Yakın zamanda reddedildikleri bir anı anlatmaları istenen çalışma katılımcıları, o ana geri dönüp başlarından geçen deneyimi anlattıklarında IQ, yakın geçmişi hatırlama ve karar verme testlerine tabi tutulmuşlar. Her bir testin sonucu aynı testlerin normal zamandaki skorlarına oranla daha düşük çıkmıştır. Farklı açılardan düşünme kapasitesini ölçen bu testlerin hepsinde düşük performans göstermek net bir şekilde kişilerin reddedilme duygusu içindeyken iyi düşünemediklerini kanıtlamaktadır.
9. Mantık reddedilme karşısında yenik düşer.
Bir araştırmaya katılanlar kendilerinin yabancılar tarafından reddedileceği bir senaryoya dâhil olmuşlar. Yabancılar deneyi yürüten araştırmacılar tarafından görevlendirilmiş kişilermiş. Katılımcılara yabancıların onları gerçekte reddetmediğini söylemek dahi reddedilme anının verdiği acı ve rahatsızlığı azaltmaya yaramamış. Rol icabı reddedilmek dahi katılımcıları yeterince rahatsız etmiş.
10. Neyse ki, reddedilmenin açtığı psikolojik yaraları iyileştirmek mümkün.
Reddedilmenin yarattığı psikolojik, duygusal, zihinsel hasarları tamir etmek mümkün. Bunu etkili bir şekilde yapabilmek için her bir psikolojik yarayı farklı yönleriyle ele almalıyız. Örneğin, duygusal acıları hafifletmeye, duyduğumuz kızgınlık ve şiddete dönüşebilecek siniri azaltmaya, özgüvenimizi korumaya ve aidiyet duygumuzu dengelemeye çalışmalıyız.
Reddedildiğinizde Nasıl Cevap Vermeli?
Yaşamınız boyunca çeşitli sebeplerden reddedilmek kaçınılmazdır.
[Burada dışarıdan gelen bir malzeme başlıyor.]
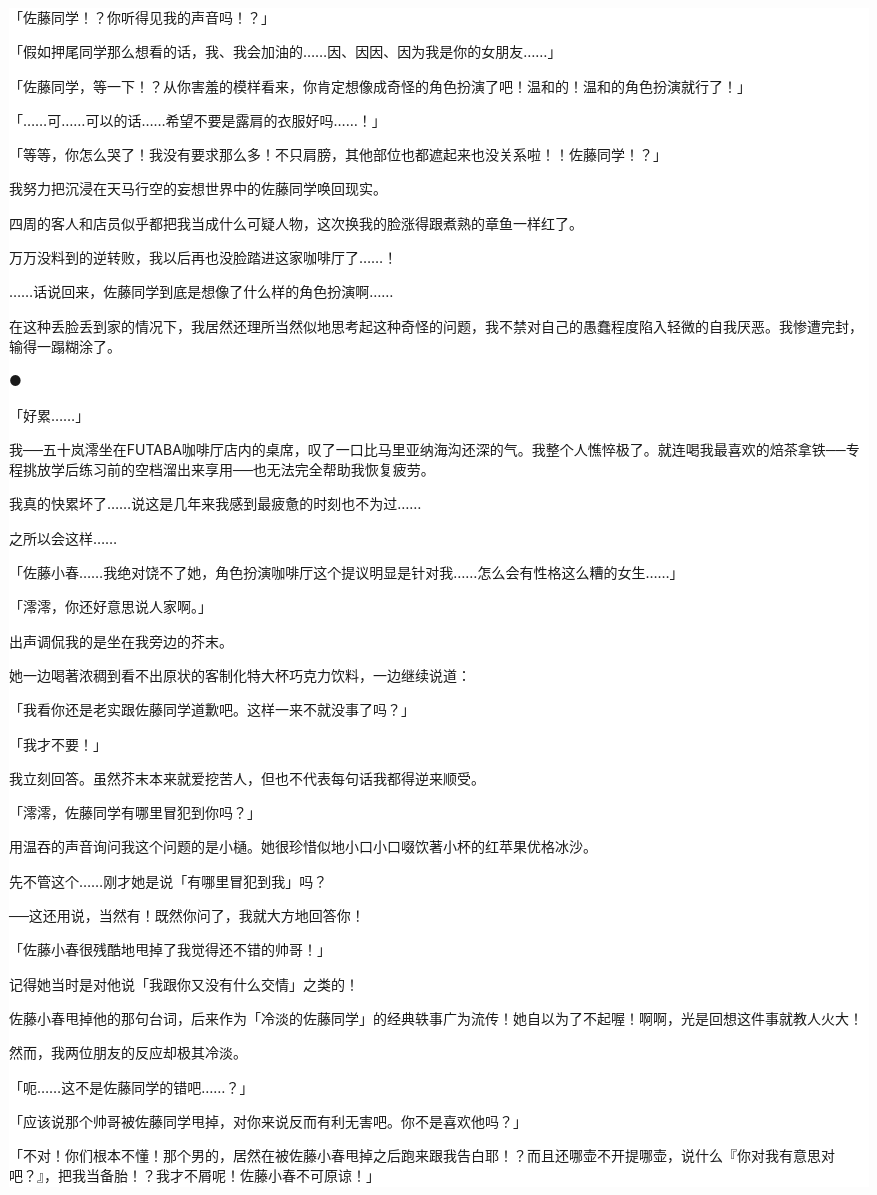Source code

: 「佐藤同学！？你听得见我的声音吗！？」

「假如押尾同学那么想看的话，我、我会加油的……因、因因、因为我是你的女朋友……」

「佐藤同学，等一下！？从你害羞的模样看来，你肯定想像成奇怪的角色扮演了吧！温和的！温和的角色扮演就行了！」

「……可……可以的话……希望不要是露肩的衣服好吗……！」

「等等，你怎么哭了！我没有要求那么多！不只肩膀，其他部位也都遮起来也没关系啦！！佐藤同学！？」

我努力把沉浸在天马行空的妄想世界中的佐藤同学唤回现实。

四周的客人和店员似乎都把我当成什么可疑人物，这次换我的脸涨得跟煮熟的章鱼一样红了。

万万没料到的逆转败，我以后再也没脸踏进这家咖啡厅了……！

……话说回来，佐藤同学到底是想像了什么样的角色扮演啊……

在这种丢脸丢到家的情况下，我居然还理所当然似地思考起这种奇怪的问题，我不禁对自己的愚蠢程度陷入轻微的自我厌恶。我惨遭完封，输得一蹋糊涂了。

●

「好累……」

我──五十岚澪坐在FUTABA咖啡厅店内的桌席，叹了一口比马里亚纳海沟还深的气。我整个人憔悴极了。就连喝我最喜欢的焙茶拿铁──专程挑放学后练习前的空档溜出来享用──也无法完全帮助我恢复疲劳。

我真的快累坏了……说这是几年来我感到最疲惫的时刻也不为过……

之所以会这样……

「佐藤小春……我绝对饶不了她，角色扮演咖啡厅这个提议明显是针对我……怎么会有性格这么糟的女生……」

「澪澪，你还好意思说人家啊。」

出声调侃我的是坐在我旁边的芥末。

她一边喝著浓稠到看不出原状的客制化特大杯巧克力饮料，一边继续说道：

「我看你还是老实跟佐藤同学道歉吧。这样一来不就没事了吗？」

「我才不要！」

我立刻回答。虽然芥末本来就爱挖苦人，但也不代表每句话我都得逆来顺受。

「澪澪，佐藤同学有哪里冒犯到你吗？」

用温吞的声音询问我这个问题的是小樋。她很珍惜似地小口小口啜饮著小杯的红苹果优格冰沙。

先不管这个……刚才她是说「有哪里冒犯到我」吗？

──这还用说，当然有！既然你问了，我就大方地回答你！

「佐藤小春很残酷地甩掉了我觉得还不错的帅哥！」

记得她当时是对他说「我跟你又没有什么交情」之类的！

佐藤小春甩掉他的那句台词，后来作为「冷淡的佐藤同学」的经典轶事广为流传！她自以为了不起喔！啊啊，光是回想这件事就教人火大！

然而，我两位朋友的反应却极其冷淡。

「呃……这不是佐藤同学的错吧……？」

「应该说那个帅哥被佐藤同学甩掉，对你来说反而有利无害吧。你不是喜欢他吗？」

「不对！你们根本不懂！那个男的，居然在被佐藤小春甩掉之后跑来跟我告白耶！？而且还哪壶不开提哪壶，说什么『你对我有意思对吧？』，把我当备胎！？我才不屑呢！佐藤小春不可原谅！」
Kimileri onlarca veya yüzlerce kez reddedilir, diğerleri çok daha az hayır kelimesiyle karşılaşır ancak kendisine hiç hayır denilmemiş bir insan yoktur demek gerçekçi olur. Dolayısıyla, hepimizin sağlıklı bir reddedilme felsefesine ihtiyacı vardır.
Kendi kendinizi eleştirmeyi bırakın.
Reddedilmenin hemen ardından insanın kendi hatalarını kendi yüzüne vurması ve neleri hatalı yaptığını bir bir listelemesi doğası gereği kaçınılmaz olsa da, YAPMAYIN! Bunun yerine, düşüncelerinizi gelecekte neleri farklı yapabileceğinize odaklayın.
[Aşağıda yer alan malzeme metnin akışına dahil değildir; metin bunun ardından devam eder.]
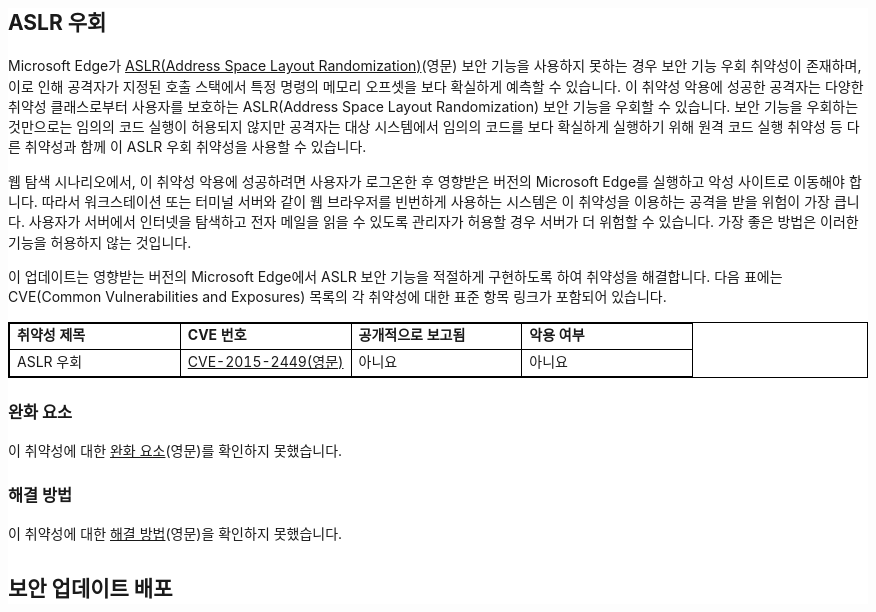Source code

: ASLR 우회  
---------
  
Microsoft Edge가 [ASLR(Address Space Layout Randomization)](https://technet.microsoft.com/ko-kr/library/security/dn848375.aspx)(영문) 보안 기능을 사용하지 못하는 경우 보안 기능 우회 취약성이 존재하며, 이로 인해 공격자가 지정된 호출 스택에서 특정 명령의 메모리 오프셋을 보다 확실하게 예측할 수 있습니다. 이 취약성 악용에 성공한 공격자는 다양한 취약성 클래스로부터 사용자를 보호하는 ASLR(Address Space Layout Randomization) 보안 기능을 우회할 수 있습니다. 보안 기능을 우회하는 것만으로는 임의의 코드 실행이 허용되지 않지만 공격자는 대상 시스템에서 임의의 코드를 보다 확실하게 실행하기 위해 원격 코드 실행 취약성 등 다른 취약성과 함께 이 ASLR 우회 취약성을 사용할 수 있습니다.
  
웹 탐색 시나리오에서, 이 취약성 악용에 성공하려면 사용자가 로그온한 후 영향받은 버전의 Microsoft Edge를 실행하고 악성 사이트로 이동해야 합니다. 따라서 워크스테이션 또는 터미널 서버와 같이 웹 브라우저를 빈번하게 사용하는 시스템은 이 취약성을 이용하는 공격을 받을 위험이 가장 큽니다. 사용자가 서버에서 인터넷을 탐색하고 전자 메일을 읽을 수 있도록 관리자가 허용할 경우 서버가 더 위험할 수 있습니다. 가장 좋은 방법은 이러한 기능을 허용하지 않는 것입니다.
  
이 업데이트는 영향받는 버전의 Microsoft Edge에서 ASLR 보안 기능을 적절하게 구현하도록 하여 취약성을 해결합니다. 다음 표에는 CVE(Common Vulnerabilities and Exposures) 목록의 각 취약성에 대한 표준 항목 링크가 포함되어 있습니다.

 
<p> </p>
<table style="border:1px solid black;">
<colgroup>
<col width="25%" />
<col width="25%" />
<col width="25%" />
<col width="25%" />
</colgroup>
<tbody>
<tr class="odd">
<td style="border:1px solid black;"><strong>취약성 제목</strong></td>
<td style="border:1px solid black;"><strong>CVE 번호</strong></td>
<td style="border:1px solid black;"><strong>공개적으로 보고됨</strong></td>
<td style="border:1px solid black;"><strong>악용 여부</strong></td>
</tr>
<tr class="even">
<td style="border:1px solid black;">ASLR 우회</td>
<td style="border:1px solid black;"><a href="https://www.cve.mitre.org/cgi-bin/cvename.cgi?name=cve-2015-2449">CVE-2015-2449(영문)</a></td>
<td style="border:1px solid black;">아니요</td>
<td style="border:1px solid black;">아니요</td>
</tr>
</tbody>
</table>
  
### 완화 요소
  
이 취약성에 대한 [완화 요소](https://technet.microsoft.com/ko-kr/library/security/dn848375.aspx)(영문)를 확인하지 못했습니다.
  
### 해결 방법
  
이 취약성에 대한 [해결 방법](https://technet.microsoft.com/ko-kr/library/security/dn848375.aspx)(영문)을 확인하지 못했습니다.
  
보안 업데이트 배포  
------------------
  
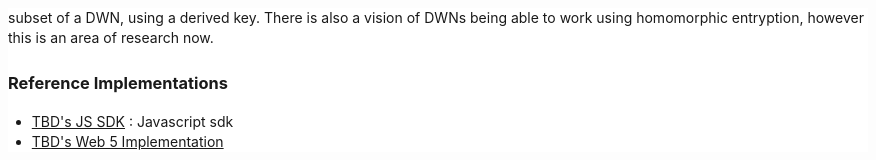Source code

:   subset of a DWN, using a derived key. There is also a vision of DWNs being
  able to work using homomorphic entryption, however this is an area of research now.

### Reference Implementations

- [TBD's JS SDK](https://github.com/TBD54566975/dwn-sdk-js) : Javascript sdk
- [TBD's Web 5
  Implementation](https://github.com/TBD54566975/incubating-web5-labs)
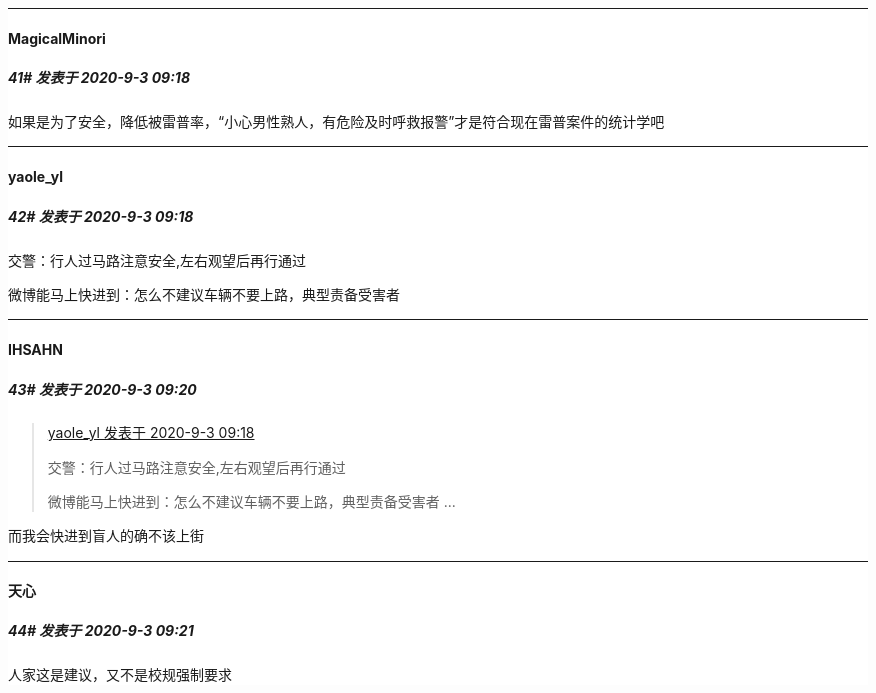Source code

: 





*****

####  MagicalMinori  
##### 41#       发表于 2020-9-3 09:18




如果是为了安全，降低被雷普率，“小心男性熟人，有危险及时呼救报警”才是符合现在雷普案件的统计学吧







*****

####  yaole_yl  
##### 42#       发表于 2020-9-3 09:18




交警：行人过马路注意安全,左右观望后再行通过

微博能马上快进到：怎么不建议车辆不要上路，典型责备受害者







*****

####  IHSAHN  
##### 43#       发表于 2020-9-3 09:20



<blockquote><a href="httphttps://bbs.saraba1st.com/2b/forum.php?mod=redirect&amp;goto=findpost&amp;pid=48626085&amp;ptid=1957906" target="_blank">yaole_yl 发表于 2020-9-3 09:18</a>

交警：行人过马路注意安全,左右观望后再行通过

微博能马上快进到：怎么不建议车辆不要上路，典型责备受害者 ...</blockquote>
而我会快进到盲人的确不该上街







*****

####  天心  
##### 44#       发表于 2020-9-3 09:21




人家这是建议，又不是校规强制要求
Her reddi kişisel olarak algılamayın.
Özel veya iş yaşamınızda aldığınız hayır’ların birçoğu zaman, şartlar ve kontrol edemediğiniz birçok faktörün sonucudur. Reddedildiğinizde kusuru sadece kendinizde aramak gereksiz olduğu gibi, yıpratıcı ve sizi yanlış sonuçlara götüren bir hareket olacaktır.
Kendinize verdiğiniz değeri sağlamlaştırın.
Eksikleriniz yerine güçlü yönlerinize odaklanın. Sizi siz yapan ve kendinizle gurur duymanızı sağlayan beş özelliğiniz nedir? Listeleyin.
Sosyal bağlantılar kurun, çevrenizle yeniden yakınlaşın.
Çevremiz dâhilinde aranan ve istenen insanlar olmak hepimiz için çok önemlidir. Reddedilmek bizim duygusal dengemizi mahveder, aidiyet duygumuzu yerinden sarsar. Bu nedenle, kendi kendimize sevildiğimizi ve bize değer verenlerin olduğunu hatırlatmamız gerekir. İş yerinde reddedildiyseniz ve iş arkadaşlarınızla aranıza mesafe koymak istiyorsanız, aileniz ve özel yaşamınızdaki arkadaşlarınızın desteğini alın. Bırakın bu zorlu dönemini geçirmenize yardımcı olsunlar.